## ABOUT THIS TASK
Go to the line containing "你可能还记得我们在 [[第 11" in the records below and retype from there through the final line, exactly.

------------------------------------

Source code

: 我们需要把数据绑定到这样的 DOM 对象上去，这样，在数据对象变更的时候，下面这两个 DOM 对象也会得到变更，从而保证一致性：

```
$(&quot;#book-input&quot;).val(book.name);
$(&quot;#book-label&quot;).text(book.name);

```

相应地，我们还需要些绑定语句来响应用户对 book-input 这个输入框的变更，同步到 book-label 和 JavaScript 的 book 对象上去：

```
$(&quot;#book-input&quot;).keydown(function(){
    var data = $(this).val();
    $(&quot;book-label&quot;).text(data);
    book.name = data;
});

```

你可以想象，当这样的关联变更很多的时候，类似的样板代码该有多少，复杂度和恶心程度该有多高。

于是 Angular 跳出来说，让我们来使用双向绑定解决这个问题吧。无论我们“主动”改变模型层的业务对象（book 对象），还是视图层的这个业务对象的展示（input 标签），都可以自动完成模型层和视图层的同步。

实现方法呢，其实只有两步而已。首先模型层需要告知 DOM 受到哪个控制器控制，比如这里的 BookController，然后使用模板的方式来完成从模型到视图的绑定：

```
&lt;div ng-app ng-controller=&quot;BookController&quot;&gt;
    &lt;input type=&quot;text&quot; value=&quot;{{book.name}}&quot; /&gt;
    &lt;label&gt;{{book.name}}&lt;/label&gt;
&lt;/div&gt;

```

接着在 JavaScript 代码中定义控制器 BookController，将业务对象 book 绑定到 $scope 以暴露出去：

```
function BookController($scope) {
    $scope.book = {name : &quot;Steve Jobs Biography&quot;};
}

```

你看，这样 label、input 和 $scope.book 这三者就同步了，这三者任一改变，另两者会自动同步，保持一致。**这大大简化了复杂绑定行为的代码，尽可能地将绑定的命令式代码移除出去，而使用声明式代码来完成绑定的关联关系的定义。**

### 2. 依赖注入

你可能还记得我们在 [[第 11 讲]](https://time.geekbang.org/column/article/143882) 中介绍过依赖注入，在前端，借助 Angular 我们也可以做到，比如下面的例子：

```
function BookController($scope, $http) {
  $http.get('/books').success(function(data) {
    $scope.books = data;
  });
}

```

------------------------------------

## SOLUTION TO THIS TASK
你可能还记得我们在 [[第 11 讲]](https://time.geekbang.org/column/article/143882) 中介绍过依赖注入，在前端，借助 Angular 我们也可以做到，比如下面的例子：

```
function BookController($scope, $http) {
  $http.get('/books').success(function(data) {
    $scope.books = data;
  });
}

```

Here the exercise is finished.